**What needs to be done:**
When the string "Delta" is part of a line in the data below, report the whole line.

**Given data:**

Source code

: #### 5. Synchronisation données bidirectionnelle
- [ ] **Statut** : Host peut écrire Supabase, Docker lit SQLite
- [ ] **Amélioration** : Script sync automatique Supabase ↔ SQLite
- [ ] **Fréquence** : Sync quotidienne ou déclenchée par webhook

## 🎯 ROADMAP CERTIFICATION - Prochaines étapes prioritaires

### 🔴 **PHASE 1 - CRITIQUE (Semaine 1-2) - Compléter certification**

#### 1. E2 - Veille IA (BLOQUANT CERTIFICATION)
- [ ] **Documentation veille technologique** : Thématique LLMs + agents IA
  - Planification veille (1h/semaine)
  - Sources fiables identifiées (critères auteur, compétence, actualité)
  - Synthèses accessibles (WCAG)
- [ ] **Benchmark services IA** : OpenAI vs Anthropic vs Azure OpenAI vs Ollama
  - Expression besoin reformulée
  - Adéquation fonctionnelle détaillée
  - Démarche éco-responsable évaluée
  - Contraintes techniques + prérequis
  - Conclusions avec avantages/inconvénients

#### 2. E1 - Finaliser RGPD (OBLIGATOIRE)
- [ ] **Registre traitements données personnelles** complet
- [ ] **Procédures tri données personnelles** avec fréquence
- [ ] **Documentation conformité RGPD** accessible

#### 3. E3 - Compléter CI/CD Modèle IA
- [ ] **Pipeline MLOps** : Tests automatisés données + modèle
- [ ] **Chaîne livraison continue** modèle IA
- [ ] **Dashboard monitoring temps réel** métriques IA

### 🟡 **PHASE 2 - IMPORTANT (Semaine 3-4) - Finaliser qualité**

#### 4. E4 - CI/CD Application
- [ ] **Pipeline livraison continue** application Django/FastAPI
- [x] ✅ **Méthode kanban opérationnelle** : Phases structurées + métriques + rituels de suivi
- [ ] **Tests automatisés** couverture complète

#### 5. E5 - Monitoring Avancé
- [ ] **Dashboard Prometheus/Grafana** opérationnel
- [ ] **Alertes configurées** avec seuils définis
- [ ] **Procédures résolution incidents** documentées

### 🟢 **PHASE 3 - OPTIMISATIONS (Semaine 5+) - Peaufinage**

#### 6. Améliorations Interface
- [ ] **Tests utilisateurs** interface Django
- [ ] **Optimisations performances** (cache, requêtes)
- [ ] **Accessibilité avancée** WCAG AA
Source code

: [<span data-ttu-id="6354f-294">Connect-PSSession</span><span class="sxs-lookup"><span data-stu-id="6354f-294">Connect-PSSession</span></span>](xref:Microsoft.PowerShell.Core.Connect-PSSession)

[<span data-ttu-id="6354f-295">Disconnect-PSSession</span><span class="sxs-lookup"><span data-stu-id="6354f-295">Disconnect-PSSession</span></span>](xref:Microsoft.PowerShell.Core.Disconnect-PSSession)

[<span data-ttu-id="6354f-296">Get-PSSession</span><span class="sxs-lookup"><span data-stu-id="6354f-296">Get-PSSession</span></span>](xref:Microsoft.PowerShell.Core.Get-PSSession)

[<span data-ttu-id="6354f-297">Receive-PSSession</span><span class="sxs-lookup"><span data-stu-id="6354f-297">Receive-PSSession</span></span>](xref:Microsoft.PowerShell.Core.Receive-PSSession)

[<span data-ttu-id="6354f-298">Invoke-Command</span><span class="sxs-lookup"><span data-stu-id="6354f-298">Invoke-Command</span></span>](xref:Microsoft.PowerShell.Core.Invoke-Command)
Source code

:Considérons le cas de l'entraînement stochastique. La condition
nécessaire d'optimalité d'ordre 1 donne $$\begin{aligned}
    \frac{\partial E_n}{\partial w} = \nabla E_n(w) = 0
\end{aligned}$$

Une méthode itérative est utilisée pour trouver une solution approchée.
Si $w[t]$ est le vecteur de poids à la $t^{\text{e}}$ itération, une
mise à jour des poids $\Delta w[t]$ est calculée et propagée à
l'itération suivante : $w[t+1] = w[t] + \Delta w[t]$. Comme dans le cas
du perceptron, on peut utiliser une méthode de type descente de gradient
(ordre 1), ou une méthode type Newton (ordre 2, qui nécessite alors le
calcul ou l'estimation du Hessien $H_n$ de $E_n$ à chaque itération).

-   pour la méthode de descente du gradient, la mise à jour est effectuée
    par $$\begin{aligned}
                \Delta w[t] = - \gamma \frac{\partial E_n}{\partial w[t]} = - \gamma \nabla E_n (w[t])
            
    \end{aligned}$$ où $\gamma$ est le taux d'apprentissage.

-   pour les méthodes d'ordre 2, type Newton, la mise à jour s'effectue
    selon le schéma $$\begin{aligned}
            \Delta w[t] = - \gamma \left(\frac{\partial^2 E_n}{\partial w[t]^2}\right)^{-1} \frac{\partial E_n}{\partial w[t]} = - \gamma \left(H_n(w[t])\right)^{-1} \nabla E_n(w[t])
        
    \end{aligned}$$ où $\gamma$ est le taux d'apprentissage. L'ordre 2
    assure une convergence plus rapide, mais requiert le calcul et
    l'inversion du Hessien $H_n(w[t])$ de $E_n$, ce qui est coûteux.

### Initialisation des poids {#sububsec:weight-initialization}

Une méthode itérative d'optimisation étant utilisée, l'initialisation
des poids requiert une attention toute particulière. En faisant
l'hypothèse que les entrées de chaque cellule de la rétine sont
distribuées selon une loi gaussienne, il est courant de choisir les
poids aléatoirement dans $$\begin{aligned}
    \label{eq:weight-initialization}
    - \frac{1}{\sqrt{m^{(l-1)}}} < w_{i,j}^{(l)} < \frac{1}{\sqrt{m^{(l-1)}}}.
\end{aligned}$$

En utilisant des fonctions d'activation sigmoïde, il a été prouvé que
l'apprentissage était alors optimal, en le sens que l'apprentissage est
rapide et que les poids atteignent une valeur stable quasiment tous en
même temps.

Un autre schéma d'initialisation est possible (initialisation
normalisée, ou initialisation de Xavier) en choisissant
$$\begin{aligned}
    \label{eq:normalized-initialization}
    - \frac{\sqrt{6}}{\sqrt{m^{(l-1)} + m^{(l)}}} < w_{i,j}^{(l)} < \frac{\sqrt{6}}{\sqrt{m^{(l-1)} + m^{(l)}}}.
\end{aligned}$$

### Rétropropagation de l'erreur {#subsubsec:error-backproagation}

**Task output:**
mise à jour des poids $\Delta w[t]$ est calculée et propagée à
l'itération suivante : $w[t+1] = w[t] + \Delta w[t]$. Comme dans le cas
                \Delta w[t] = - \gamma \frac{\partial E_n}{\partial w[t]} = - \gamma \nabla E_n (w[t])
            \Delta w[t] = - \gamma \left(\frac{\partial^2 E_n}{\partial w[t]^2}\right)^{-1} \frac{\partial E_n}{\partial w[t]} = - \gamma \left(H_n(w[t])\right)^{-1} \nabla E_n(w[t])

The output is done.